不行。DX接口是COM接口,这意味着高版本的接口不是从低版本接口上派生得到。使用不同版本接口唯一安全的办法是使用该接口QueryInterface函数。这个函数是标准IUnknown接口的一部分,所有的COM接口都从IUnknown派生。
Can I mix the use of DirectX 9 components and DirectX 8 or earlier components within the same application?
我能够在相同的程序中混合使用DX9组件和DX8(或者更早版本的)组件吗?
You can freely mix different components of differing version; for example, you could use DirectInput 8 with Direct3D 9 in the same application. However, you generally cannot mix different versions of the same component within the same application; for example, you cannot mix DirectDraw 7 with Direct3D 9 (since these are effectively the same component as DirectDraw has been subsumed into Direct3D as of DirectX 8). There are exceptions, however, such as the use of Direct3D 9 and Direct3D 10 together in the same application, which is allowed.

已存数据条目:
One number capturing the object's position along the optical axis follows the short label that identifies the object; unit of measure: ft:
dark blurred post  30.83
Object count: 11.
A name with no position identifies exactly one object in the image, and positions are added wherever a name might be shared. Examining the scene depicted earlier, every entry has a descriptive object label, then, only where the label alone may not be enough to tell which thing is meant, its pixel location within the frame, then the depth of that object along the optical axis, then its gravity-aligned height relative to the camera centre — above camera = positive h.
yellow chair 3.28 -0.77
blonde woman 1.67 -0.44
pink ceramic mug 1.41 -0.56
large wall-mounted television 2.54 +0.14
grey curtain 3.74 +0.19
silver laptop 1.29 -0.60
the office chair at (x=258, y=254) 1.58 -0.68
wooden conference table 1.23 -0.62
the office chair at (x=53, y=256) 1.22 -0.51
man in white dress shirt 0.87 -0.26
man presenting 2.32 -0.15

--

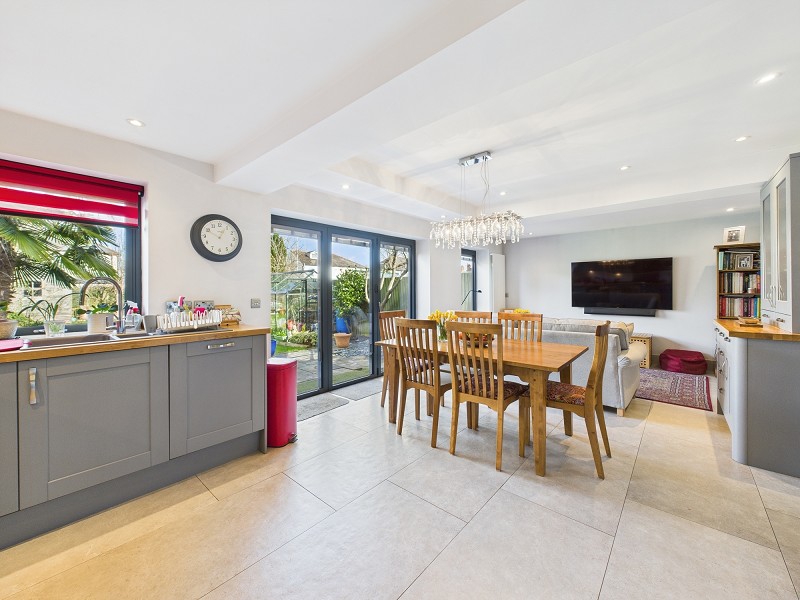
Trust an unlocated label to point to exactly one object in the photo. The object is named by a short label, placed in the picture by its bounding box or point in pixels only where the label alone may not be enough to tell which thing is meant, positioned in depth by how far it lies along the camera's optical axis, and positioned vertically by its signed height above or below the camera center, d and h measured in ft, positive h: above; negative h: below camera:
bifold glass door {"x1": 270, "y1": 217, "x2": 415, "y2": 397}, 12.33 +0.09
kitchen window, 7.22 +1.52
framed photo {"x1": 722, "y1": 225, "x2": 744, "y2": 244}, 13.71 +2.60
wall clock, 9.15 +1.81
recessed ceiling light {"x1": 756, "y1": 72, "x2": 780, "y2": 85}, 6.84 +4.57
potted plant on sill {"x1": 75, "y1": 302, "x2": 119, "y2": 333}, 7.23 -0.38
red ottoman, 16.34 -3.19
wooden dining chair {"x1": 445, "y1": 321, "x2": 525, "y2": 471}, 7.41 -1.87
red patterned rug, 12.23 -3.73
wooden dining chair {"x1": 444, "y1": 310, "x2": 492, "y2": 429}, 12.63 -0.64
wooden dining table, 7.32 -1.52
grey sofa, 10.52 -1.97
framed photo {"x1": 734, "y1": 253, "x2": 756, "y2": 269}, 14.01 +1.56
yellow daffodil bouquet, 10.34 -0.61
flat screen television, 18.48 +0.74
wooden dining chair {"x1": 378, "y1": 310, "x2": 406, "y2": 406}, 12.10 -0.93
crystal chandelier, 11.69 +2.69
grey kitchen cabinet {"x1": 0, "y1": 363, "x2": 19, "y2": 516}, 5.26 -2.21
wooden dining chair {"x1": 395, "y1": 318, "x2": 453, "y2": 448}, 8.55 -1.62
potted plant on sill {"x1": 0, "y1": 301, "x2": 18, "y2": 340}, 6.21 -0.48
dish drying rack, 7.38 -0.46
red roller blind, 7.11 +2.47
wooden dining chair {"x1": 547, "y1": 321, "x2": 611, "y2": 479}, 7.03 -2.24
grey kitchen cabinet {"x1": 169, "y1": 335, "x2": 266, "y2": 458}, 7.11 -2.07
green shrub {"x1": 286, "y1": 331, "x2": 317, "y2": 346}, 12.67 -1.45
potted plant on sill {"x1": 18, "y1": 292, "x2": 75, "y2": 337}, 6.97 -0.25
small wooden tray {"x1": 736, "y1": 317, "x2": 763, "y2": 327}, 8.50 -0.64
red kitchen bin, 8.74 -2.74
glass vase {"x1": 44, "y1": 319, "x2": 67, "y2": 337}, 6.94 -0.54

...

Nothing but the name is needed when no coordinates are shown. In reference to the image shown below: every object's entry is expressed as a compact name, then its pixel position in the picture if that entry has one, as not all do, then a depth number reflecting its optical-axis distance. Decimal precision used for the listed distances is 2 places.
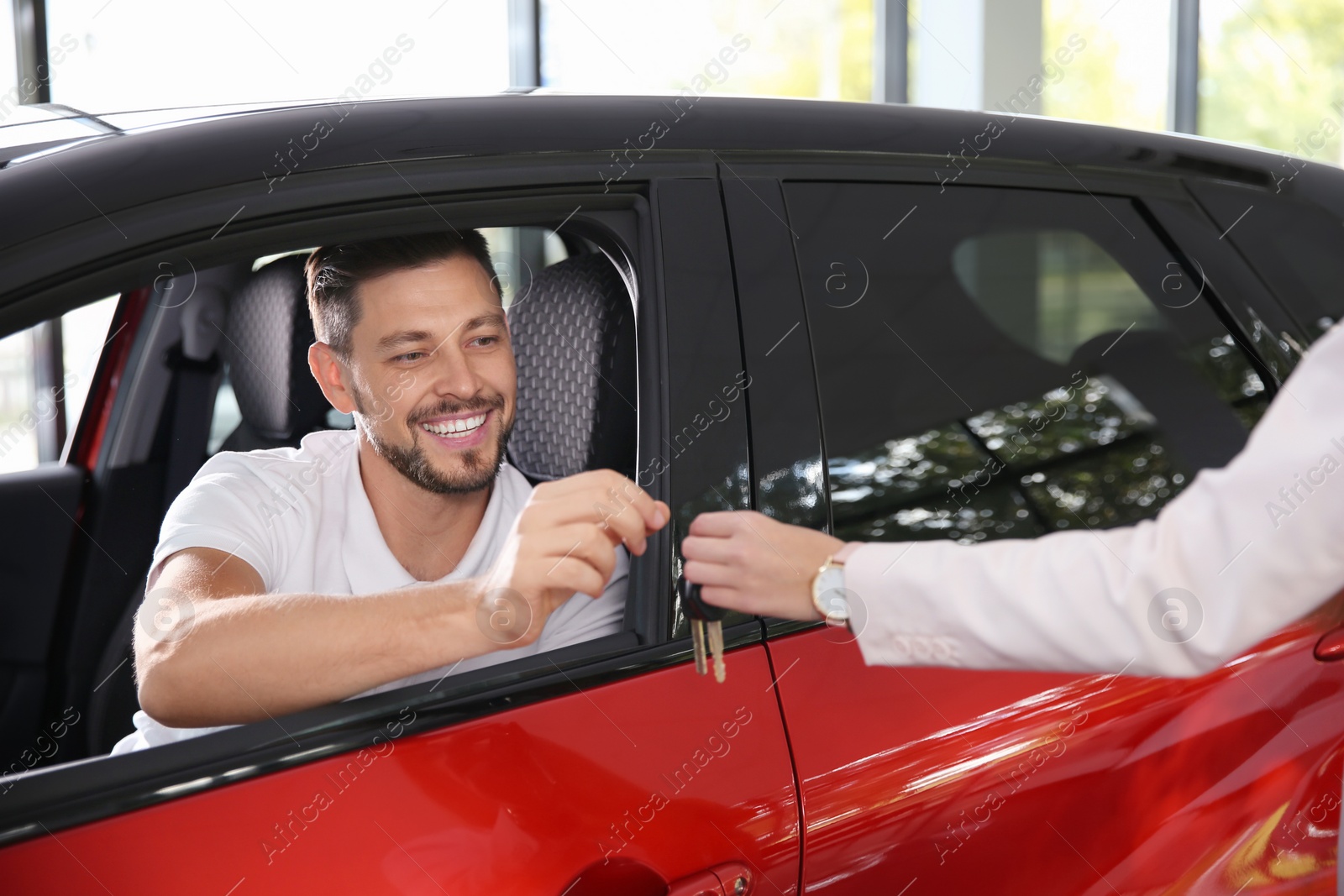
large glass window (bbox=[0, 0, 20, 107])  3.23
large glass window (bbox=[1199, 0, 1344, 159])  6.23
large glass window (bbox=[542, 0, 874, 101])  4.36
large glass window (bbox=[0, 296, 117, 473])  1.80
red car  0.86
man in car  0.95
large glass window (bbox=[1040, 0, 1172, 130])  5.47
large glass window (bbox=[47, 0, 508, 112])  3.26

待完成任务
#1 按照DirectX文段的说法，所有COM接口都是从哪个接口派生的？
#2 把DirectX文段中从“You can freely”起直到“which is allowed.”为止（含这两处）的文字重写一遍，并把其中的“DirectInput 8”换成“DirectSound 8”。
#3 下列说法是否与DirectX文段相符？请逐条回答“是”或“否”，并原样引用文段中起决定作用的词句。
(a) DirectDraw 7 可以和 Direct3D 9 在同一程序中混合使用。
(b) Direct3D 9 与 Direct3D 10 可以在同一程序中一起使用。
(c) DX的高版本接口是从低版本接口派生而来的。

答案部分
#1 IUnknown接口。

#2
You can freely mix different components of differing version; for example, you could use DirectSound 8 with Direct3D 9 in the same application. However, you generally cannot mix different versions of the same component within the same application; for example, you cannot mix DirectDraw 7 with Direct3D 9 (since these are effectively the same component as DirectDraw has been subsumed into Direct3D as of DirectX 8). There are exceptions, however, such as the use of Direct3D 9 and Direct3D 10 together in the same application, which is allowed.

#3
(a) 否：“you cannot mix DirectDraw 7 with Direct3D 9”
(b) 是：“such as the use of Direct3D 9 and Direct3D 10 together in the same application, which is allowed”
(c) 否：“高版本的接口不是从低版本接口上派生得到”